Monday, February 22, 2016

Lent 2016, Day 13: February 22 (Luke 8:40-56)


The crowd is both a good thing and a bad thing for her. It is good in that she can easily conceal herself within it. No one pays much attention to women in the first place, she thinks, and her modest attire helps amplify her anonymity. It is bad in that if she is not careful in all this jostling, the blood will blossom on the front of her robe and she will cause a panic. How ironic that a culture steeped in blood has such an institutionalized fear of it.

Thanks to her condition, she lives a highly compartmentalized life. It doesn’t really matter how she got it – the doctors have never been able to pinpoint a cause, much less a cure – but she has made it her life’s work to find healing. Seminars, self-help books, workout tapes, juicing – nothing has worked.

She has adopted her illness as if it were a child, making a space for it in her life and providing for its every need. Each outfit, every activity, all social interaction is carefully planned. Every waking moment is spent in hyper vigilance to ensure that no one sees, no one suspects. As a result, she is frustrated and broke and desperate beyond belief.

She has kept this secret for 12 years now, sharing it only with the most expensive of doctors within the sanctity of the diagnostic confessional. Should her secret become widely known, she would be forcibly expelled from her community and even her family. She is well skilled at dodging commitments and activities that might expose her (Visit the mikveh? Oh no, I can’t. I’m much too shy!”), but after 12 years the excuses are wearing painfully thin. And she is so very, very tired.

The stress of living a double life has only served to increase her illness and her isolation. She is friendless, alone, defensive and cornered. Quite frankly, she just wants it all to be over. Jesus is her last (and best) hope.

She does not begrudge Jairus his request. She knows him from the synagogue (she sits in the back), and he has even tried to be kind to her on occasion. “If he only knew!” she chuckles. “How horrified he would be to learn that he’s been unclean all this time!” She checks herself – that’s not very kind.

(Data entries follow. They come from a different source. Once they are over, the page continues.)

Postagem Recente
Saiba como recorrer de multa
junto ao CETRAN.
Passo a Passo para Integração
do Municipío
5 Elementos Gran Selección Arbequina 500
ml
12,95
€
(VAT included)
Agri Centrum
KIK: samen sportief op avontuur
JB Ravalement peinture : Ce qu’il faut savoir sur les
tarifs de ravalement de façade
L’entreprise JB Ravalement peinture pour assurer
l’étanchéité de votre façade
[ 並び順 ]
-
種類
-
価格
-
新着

If she were him, she’d be horrified too. In fact, it’s her horror of her uncleanness that has driven her to such desperation.

Jairus unwittingly serves as an excellent distraction, which allows her to improvise a plan: wait until Jesus is on the move, squeeze between the two disciples to His right (John and Andrew), pretend to trip (or faint) if necessary, and reach out to touch Him to steady herself. It’s a perfectly innocent-seeming gesture, especially in this boiling crowd (she’s already had her foot stepped on twice).

In the end, it’s the dismount that is her downfall. It was supposed to be so easy! Smash and grab! Hit and run – a perfect 10! But, wouldn’t you just know it? He felt the healing at the same instant she did, and there was no escaping the lightning connection between them. She is whole, but she is undone. In a way, this moment of public scrutiny is far more painful to her than the past 12 years of private shame.

"Who touched me?" Jesus asks, looking her right in the eye.

 Taking her cue from Jairus’ earlier request, she throws herself at Jesus’ feet. And suddenly it’s all too much. She has had enough. Tapping into hidden reserves of strength – the righteous product of years of suffering – she openly (almost defiantly) declares “I did it – it was ME! Don’t ask me to apologize because I’m not sorry. It took the last bit of strength and courage I had to come to You for help, to reach out to You for healing. But I’m whole now, and I’m glad I did it.”

Jesus, always generous, never judging, helps her to her feet. “I’m glad, too. Now go in peace.”